Dataset entries
■ ■ ■ ■ ■ ■ ■

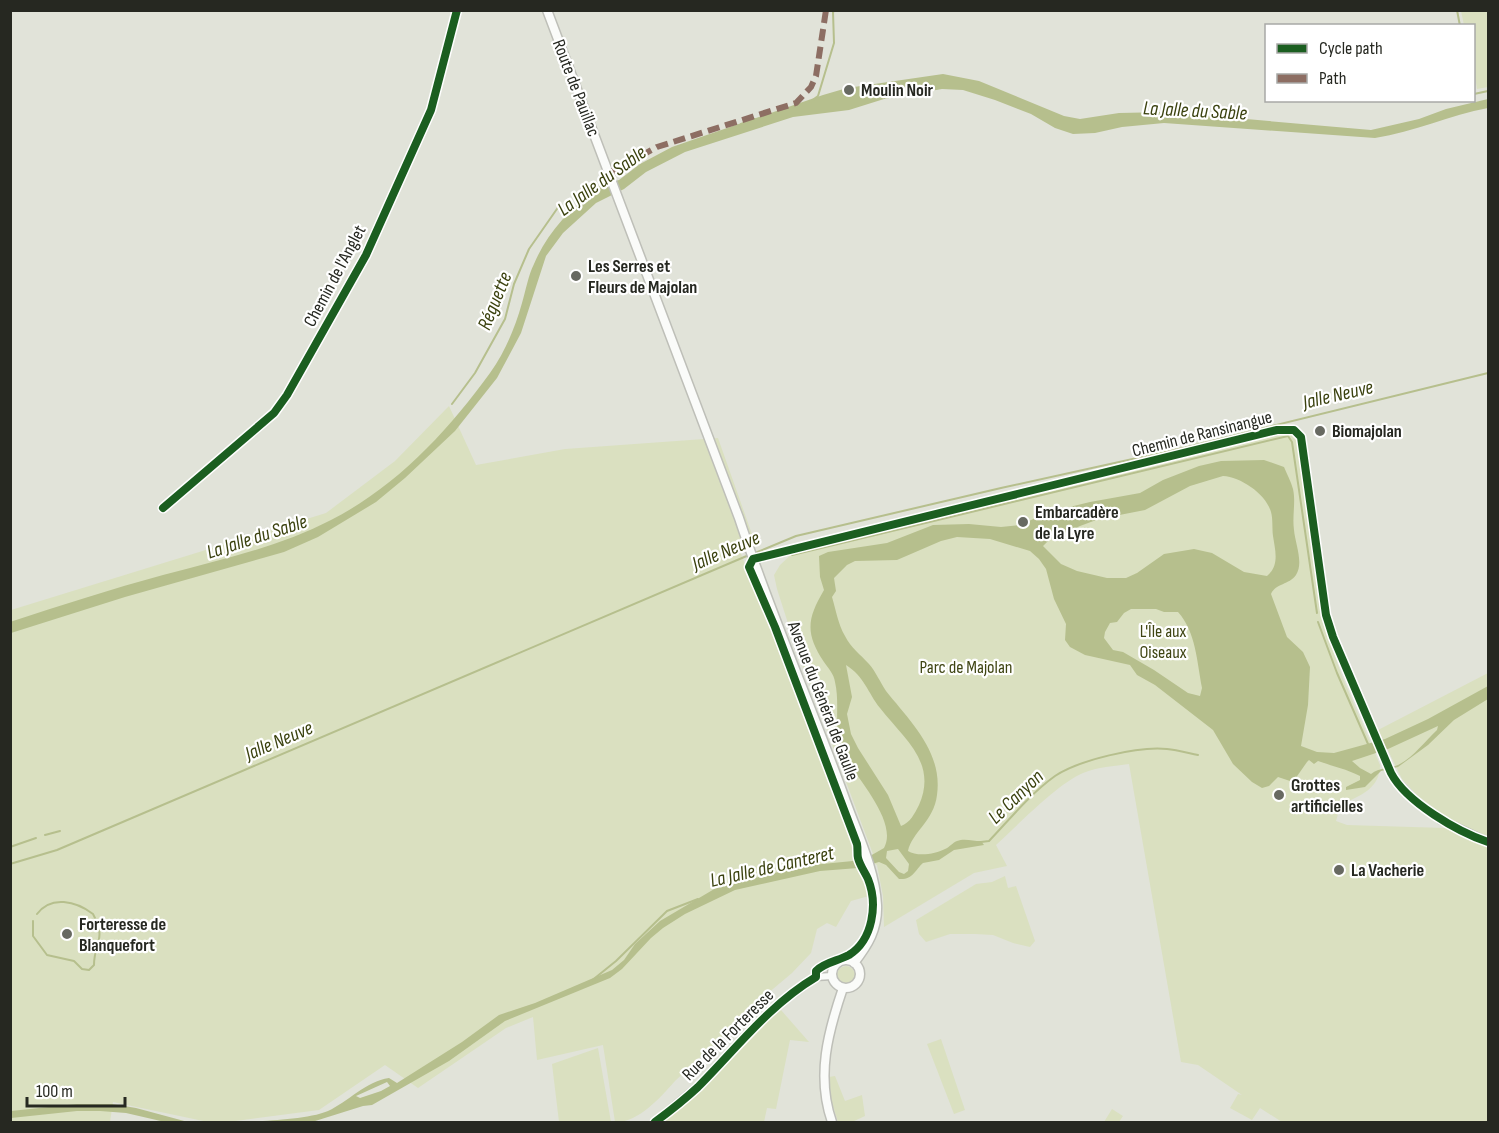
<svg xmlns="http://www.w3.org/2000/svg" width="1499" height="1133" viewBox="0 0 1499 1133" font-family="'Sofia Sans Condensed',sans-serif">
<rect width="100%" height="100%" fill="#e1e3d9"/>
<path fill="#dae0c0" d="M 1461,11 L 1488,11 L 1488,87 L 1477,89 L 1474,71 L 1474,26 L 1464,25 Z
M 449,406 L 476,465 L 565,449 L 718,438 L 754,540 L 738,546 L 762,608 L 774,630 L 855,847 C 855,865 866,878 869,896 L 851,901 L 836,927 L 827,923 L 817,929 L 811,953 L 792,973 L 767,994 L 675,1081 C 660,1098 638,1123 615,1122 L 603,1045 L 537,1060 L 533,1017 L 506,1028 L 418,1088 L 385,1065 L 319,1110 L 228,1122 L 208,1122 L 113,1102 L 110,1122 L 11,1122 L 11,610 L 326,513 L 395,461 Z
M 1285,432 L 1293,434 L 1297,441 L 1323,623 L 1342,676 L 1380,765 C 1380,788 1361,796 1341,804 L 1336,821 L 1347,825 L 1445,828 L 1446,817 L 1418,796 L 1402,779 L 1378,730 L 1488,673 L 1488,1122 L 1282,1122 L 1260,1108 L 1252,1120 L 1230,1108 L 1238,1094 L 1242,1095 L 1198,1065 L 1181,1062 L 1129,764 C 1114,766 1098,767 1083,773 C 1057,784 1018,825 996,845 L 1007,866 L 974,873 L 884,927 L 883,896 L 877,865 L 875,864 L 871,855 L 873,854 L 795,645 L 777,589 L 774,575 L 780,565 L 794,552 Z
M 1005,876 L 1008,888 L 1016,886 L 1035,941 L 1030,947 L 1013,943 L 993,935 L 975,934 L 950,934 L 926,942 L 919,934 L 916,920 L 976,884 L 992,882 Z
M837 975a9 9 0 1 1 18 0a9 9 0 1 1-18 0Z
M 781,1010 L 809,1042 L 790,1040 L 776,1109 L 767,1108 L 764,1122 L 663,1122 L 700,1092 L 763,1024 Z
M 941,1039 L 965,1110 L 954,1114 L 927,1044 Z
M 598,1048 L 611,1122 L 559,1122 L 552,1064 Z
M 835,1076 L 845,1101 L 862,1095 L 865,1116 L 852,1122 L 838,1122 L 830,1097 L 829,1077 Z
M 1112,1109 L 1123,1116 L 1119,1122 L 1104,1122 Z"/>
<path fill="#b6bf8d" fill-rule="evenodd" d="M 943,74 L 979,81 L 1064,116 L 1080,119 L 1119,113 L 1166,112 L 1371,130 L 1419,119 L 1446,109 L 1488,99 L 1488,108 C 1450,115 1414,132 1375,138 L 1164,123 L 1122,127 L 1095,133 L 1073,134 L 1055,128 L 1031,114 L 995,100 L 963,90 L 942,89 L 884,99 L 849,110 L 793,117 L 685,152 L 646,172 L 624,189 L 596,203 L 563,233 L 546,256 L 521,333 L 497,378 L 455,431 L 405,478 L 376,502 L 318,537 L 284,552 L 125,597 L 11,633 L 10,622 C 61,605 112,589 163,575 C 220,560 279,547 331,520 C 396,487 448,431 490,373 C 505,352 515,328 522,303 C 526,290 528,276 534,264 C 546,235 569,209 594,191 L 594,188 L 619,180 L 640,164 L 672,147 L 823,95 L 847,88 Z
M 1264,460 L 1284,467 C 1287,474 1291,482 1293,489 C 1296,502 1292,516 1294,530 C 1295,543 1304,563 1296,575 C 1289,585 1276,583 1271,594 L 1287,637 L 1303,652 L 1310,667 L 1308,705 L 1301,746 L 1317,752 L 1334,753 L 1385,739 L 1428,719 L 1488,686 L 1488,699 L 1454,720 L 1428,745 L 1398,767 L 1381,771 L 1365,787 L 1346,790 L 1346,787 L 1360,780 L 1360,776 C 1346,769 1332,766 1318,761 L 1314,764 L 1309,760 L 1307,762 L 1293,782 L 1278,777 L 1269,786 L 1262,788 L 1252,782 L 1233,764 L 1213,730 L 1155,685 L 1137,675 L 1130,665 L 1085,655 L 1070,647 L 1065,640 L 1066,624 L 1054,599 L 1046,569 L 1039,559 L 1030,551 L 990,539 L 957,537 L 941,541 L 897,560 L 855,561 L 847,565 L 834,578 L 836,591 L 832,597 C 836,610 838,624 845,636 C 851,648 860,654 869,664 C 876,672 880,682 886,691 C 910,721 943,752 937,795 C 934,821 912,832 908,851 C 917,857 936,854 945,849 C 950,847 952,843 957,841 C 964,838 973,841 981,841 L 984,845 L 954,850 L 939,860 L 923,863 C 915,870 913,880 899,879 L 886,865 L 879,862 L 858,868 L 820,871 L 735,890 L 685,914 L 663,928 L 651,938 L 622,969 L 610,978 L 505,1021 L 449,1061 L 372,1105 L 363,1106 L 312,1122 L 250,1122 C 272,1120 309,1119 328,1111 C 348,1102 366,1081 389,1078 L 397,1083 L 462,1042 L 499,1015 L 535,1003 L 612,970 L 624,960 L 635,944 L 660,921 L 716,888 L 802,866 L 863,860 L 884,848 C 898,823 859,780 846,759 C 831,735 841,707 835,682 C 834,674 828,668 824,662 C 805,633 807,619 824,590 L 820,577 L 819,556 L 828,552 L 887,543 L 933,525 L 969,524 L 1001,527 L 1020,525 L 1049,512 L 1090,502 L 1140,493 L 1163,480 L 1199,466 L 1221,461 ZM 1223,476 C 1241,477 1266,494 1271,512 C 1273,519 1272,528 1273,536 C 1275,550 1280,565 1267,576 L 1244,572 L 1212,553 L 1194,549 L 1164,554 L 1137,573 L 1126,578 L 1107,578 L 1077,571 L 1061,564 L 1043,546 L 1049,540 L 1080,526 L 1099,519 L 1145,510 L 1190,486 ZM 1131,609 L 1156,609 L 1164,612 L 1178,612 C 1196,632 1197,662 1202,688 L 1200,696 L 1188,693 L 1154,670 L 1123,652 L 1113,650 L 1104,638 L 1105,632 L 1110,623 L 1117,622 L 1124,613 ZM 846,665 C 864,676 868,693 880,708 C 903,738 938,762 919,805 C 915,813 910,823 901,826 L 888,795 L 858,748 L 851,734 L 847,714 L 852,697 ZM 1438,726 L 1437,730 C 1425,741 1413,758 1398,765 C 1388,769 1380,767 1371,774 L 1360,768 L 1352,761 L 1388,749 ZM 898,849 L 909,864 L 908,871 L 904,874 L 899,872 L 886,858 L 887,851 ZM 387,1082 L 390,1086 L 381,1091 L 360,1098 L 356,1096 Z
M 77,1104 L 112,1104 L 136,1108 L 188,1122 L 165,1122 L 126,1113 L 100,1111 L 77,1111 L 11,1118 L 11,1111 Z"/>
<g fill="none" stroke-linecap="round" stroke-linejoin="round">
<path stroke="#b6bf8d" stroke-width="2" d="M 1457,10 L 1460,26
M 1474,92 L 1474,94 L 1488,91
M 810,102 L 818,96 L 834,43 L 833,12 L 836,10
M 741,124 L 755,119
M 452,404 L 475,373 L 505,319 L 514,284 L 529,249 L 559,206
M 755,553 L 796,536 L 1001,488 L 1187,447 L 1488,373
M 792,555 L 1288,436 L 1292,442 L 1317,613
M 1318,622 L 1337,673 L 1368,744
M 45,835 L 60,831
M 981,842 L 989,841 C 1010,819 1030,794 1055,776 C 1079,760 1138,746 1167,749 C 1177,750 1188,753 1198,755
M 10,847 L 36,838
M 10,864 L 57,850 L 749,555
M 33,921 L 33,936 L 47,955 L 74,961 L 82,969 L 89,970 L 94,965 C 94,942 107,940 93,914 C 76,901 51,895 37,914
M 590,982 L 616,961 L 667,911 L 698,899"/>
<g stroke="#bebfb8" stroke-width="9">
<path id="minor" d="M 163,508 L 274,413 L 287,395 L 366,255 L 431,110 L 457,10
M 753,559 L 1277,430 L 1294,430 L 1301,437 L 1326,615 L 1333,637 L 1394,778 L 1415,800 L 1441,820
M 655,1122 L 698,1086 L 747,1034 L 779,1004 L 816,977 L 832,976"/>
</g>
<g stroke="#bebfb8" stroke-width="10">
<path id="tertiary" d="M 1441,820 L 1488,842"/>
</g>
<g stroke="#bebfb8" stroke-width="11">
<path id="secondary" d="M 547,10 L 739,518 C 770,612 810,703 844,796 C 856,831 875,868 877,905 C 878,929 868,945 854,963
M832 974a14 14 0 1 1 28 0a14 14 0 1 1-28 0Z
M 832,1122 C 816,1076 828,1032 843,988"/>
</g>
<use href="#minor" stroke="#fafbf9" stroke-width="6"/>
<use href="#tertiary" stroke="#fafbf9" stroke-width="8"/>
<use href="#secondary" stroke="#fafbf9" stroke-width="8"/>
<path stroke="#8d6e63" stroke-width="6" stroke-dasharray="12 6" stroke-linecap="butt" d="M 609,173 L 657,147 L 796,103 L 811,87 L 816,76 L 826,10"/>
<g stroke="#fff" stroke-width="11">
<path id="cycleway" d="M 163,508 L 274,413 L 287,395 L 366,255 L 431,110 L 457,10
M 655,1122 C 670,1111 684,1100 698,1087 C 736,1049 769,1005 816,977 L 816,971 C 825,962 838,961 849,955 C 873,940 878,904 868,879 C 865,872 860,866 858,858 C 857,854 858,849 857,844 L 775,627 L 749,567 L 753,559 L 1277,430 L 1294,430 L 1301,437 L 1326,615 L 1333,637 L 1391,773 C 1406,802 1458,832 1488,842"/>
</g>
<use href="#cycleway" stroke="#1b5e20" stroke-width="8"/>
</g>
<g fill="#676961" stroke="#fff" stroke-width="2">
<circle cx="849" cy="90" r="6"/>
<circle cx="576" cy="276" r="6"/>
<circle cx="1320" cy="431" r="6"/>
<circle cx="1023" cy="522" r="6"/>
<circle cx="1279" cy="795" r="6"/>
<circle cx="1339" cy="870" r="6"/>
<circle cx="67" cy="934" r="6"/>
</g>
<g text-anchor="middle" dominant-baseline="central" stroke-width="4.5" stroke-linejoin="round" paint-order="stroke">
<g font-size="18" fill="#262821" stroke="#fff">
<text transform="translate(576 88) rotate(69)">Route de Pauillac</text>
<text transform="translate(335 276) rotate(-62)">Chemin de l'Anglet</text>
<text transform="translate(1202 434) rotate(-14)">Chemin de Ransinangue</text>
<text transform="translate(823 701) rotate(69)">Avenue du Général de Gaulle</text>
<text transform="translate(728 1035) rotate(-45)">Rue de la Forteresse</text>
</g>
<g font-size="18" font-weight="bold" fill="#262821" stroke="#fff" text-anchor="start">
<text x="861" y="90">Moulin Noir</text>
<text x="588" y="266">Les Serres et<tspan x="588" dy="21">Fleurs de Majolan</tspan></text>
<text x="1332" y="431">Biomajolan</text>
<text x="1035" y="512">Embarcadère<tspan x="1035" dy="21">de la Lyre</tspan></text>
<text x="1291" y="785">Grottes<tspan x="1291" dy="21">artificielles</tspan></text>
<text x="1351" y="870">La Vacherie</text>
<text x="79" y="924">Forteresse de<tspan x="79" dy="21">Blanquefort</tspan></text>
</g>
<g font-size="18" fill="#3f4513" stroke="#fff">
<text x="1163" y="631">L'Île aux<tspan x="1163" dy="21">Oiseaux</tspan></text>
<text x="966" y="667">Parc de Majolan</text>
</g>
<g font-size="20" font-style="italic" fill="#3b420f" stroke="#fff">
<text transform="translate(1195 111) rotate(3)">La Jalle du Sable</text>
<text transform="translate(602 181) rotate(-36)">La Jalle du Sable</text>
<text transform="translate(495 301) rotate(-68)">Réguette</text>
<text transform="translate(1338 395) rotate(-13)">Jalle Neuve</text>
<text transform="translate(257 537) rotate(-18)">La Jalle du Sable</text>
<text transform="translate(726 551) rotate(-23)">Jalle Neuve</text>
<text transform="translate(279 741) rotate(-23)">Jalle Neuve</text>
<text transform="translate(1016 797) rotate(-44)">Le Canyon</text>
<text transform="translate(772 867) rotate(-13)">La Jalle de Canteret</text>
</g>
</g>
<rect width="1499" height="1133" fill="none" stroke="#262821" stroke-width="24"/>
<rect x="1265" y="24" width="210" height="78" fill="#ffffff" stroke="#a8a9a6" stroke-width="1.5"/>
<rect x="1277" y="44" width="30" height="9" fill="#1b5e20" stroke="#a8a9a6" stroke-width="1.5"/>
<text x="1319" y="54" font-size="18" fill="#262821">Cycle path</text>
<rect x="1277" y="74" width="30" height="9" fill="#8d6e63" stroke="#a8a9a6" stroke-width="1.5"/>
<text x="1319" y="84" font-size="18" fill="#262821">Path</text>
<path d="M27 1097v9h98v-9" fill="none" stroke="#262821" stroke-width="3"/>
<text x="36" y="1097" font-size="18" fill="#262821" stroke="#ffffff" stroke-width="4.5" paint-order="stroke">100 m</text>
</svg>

■ ■ ■ ■ ■ ■ ■

→ **WHAT YOU NEED TO DO**
Provide only the count of lines in the records above that hold the word "anchor".

→ **ANSWER BELOW**
2